Herat, pearl of Khorasan, abode of painter Behzad, the creator of matchless miniatures, and the poet Jami, the deathless philosopher of love, and last resting place of the patroness of beauty, the great Queen Gauhar Shad, which is to say, Happy or Shining Jewel! “You belong to Persia now,” Shah Ismail said aloud as he rode through its conquered streets. “Your history, oasis, baths, bridges, canals, and minarets are all mine.” Watching him from a high palace window were the two captured princesses of the Mughal house. “Now we will either die or be set free,” said Khanzada, not allowing her voice to tremble. Shaibani Khan had made her his wife and she had borne him a son.
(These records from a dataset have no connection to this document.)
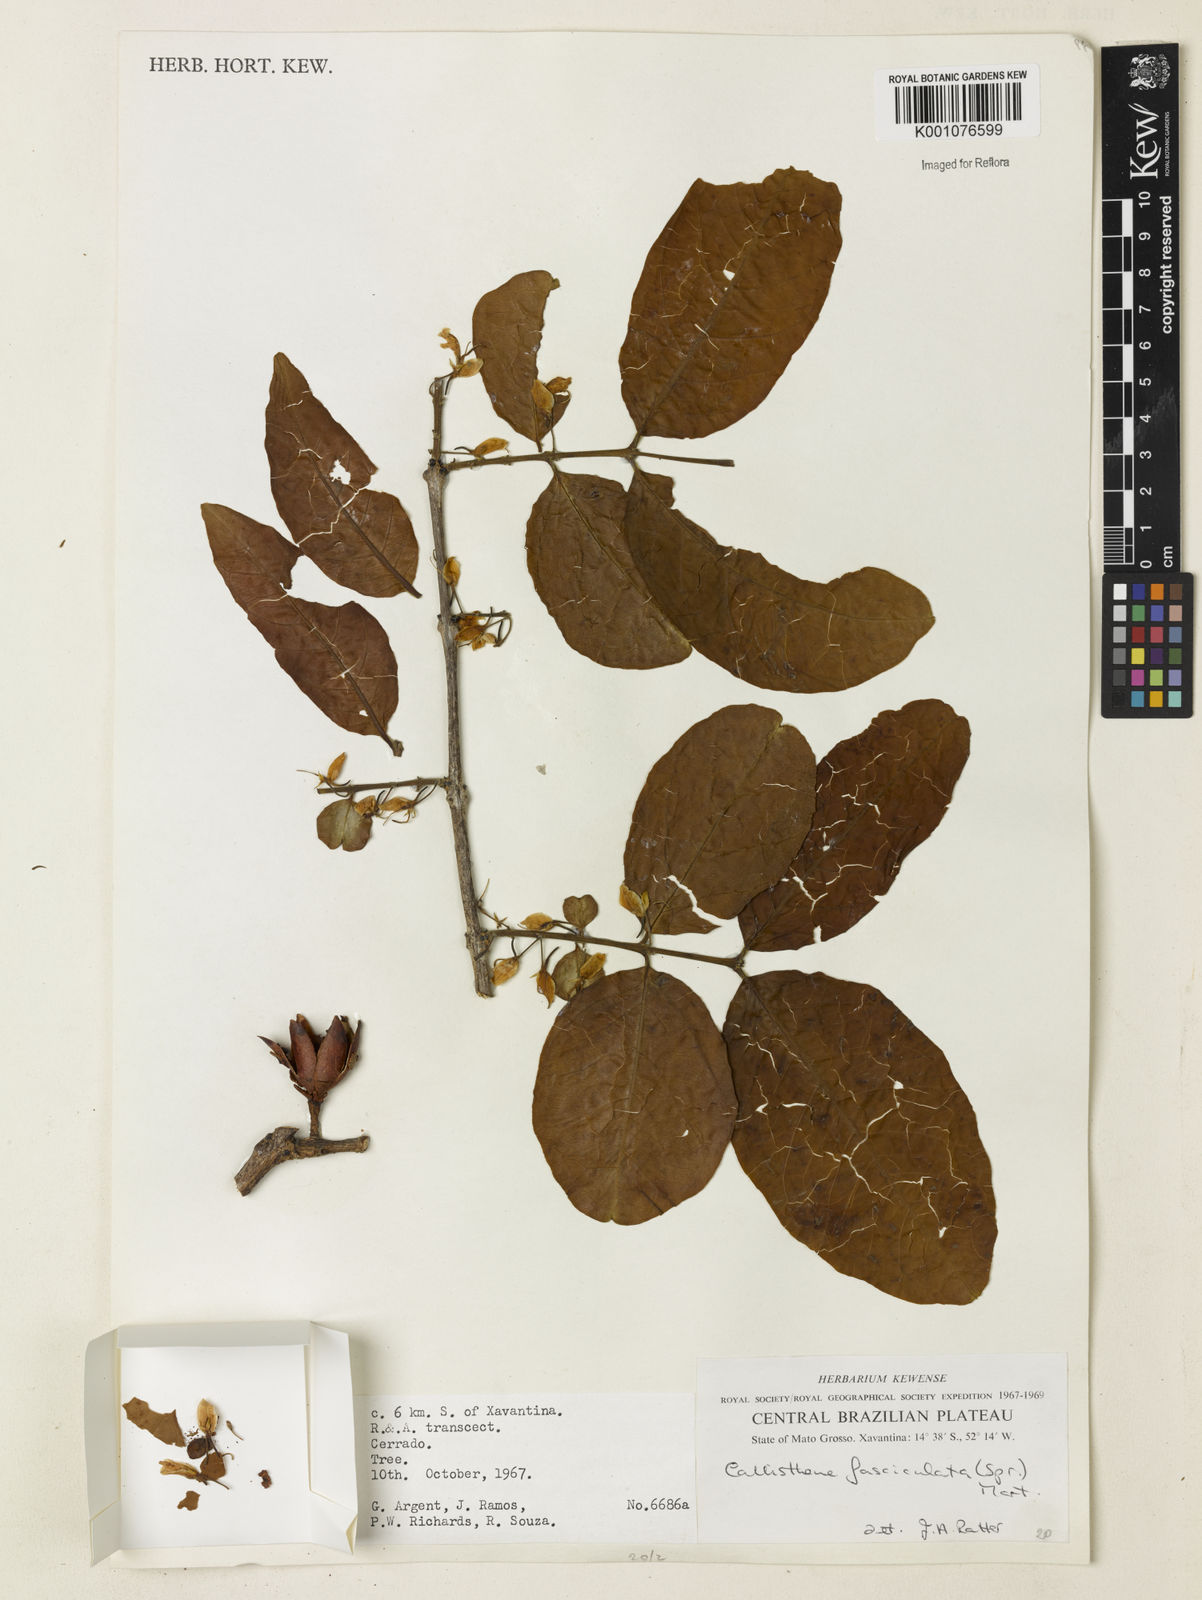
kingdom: Plantae
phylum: Tracheophyta
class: Magnoliopsida
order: Myrtales
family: Vochysiaceae
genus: Callisthene
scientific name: Callisthene fasciculata
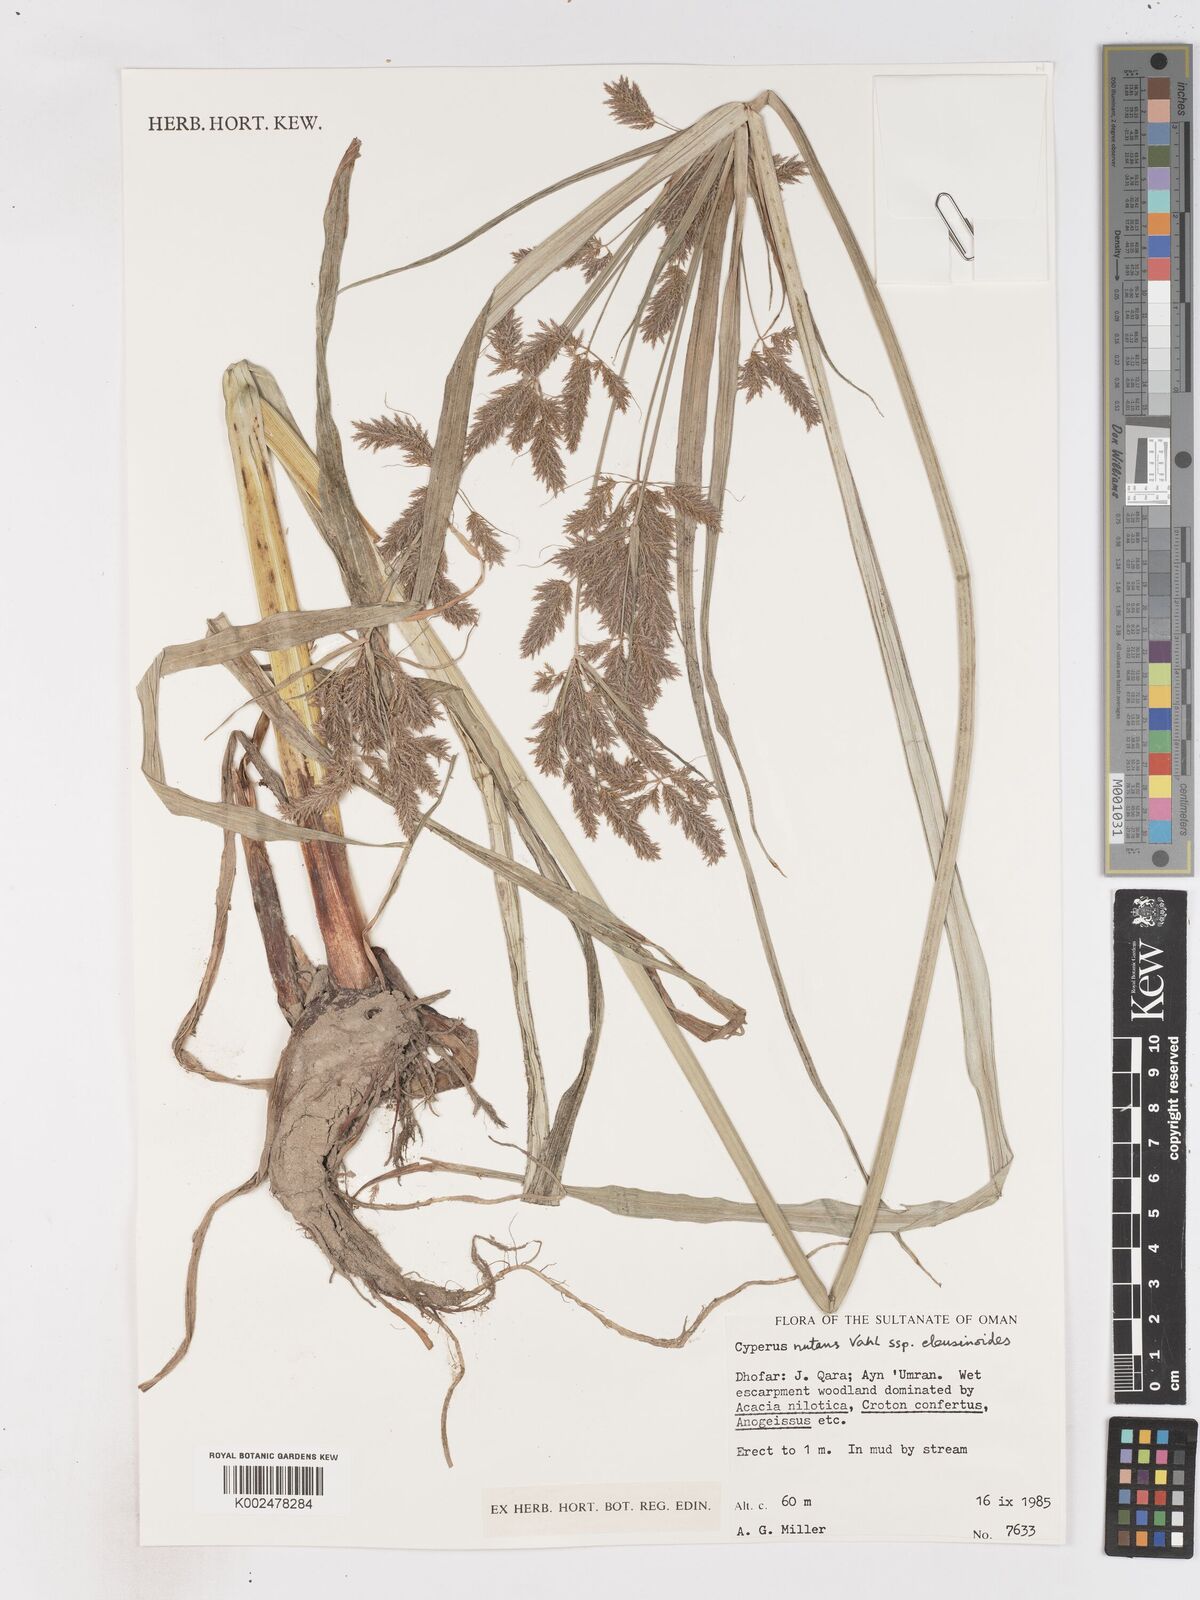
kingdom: Plantae
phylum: Tracheophyta
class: Liliopsida
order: Poales
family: Cyperaceae
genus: Cyperus
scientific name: Cyperus nutans
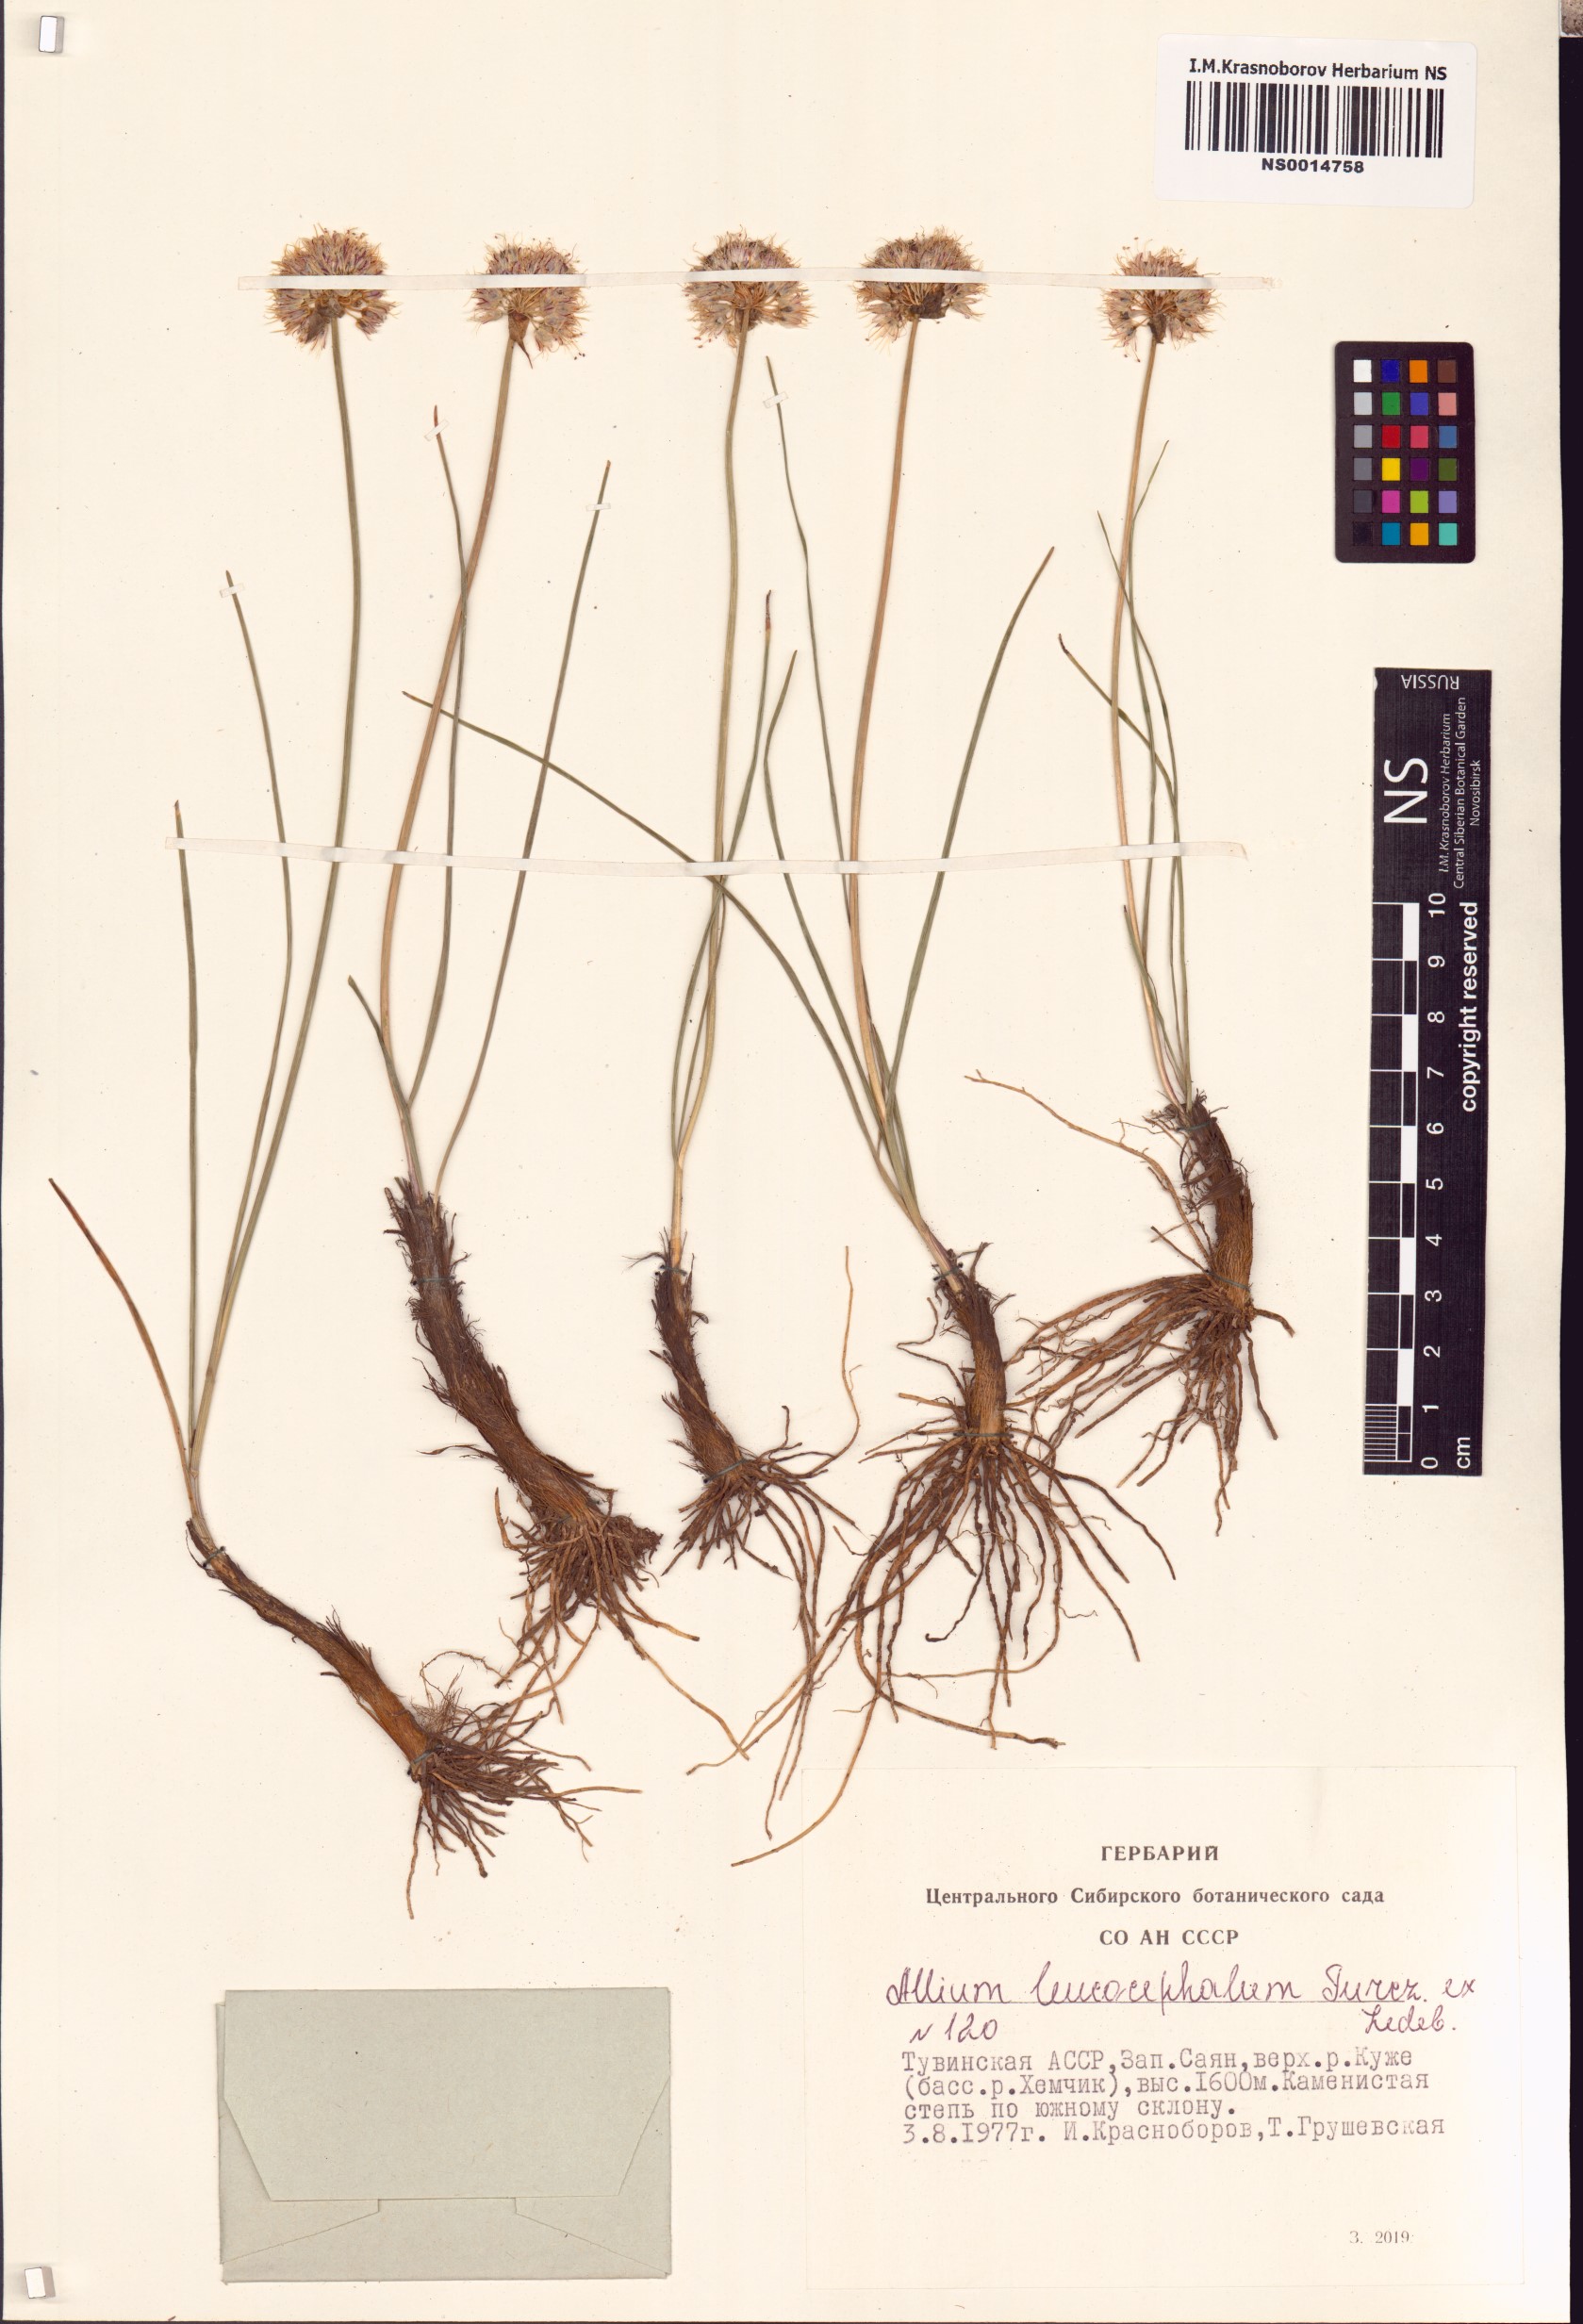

She beheld the sealed urn being carried behind the conqueror’s horse slung on a common spear and understood what it contained. “If the father is dead,” she said, “then my son is doomed as well.” Her analysis was correct; by the time Shah Ismail presented himself at the princesses’ door the boy had already been dispatched to join his father. The Persian king bowed his head before Princess Khanzada. “You are the sisters of a great brother,” he said, “and so I set you free. I have it in mind to return you with many gifts of friendship to Lord Babar, who is at present in Qunduz; and you ladies will be the greatest gifts of all.”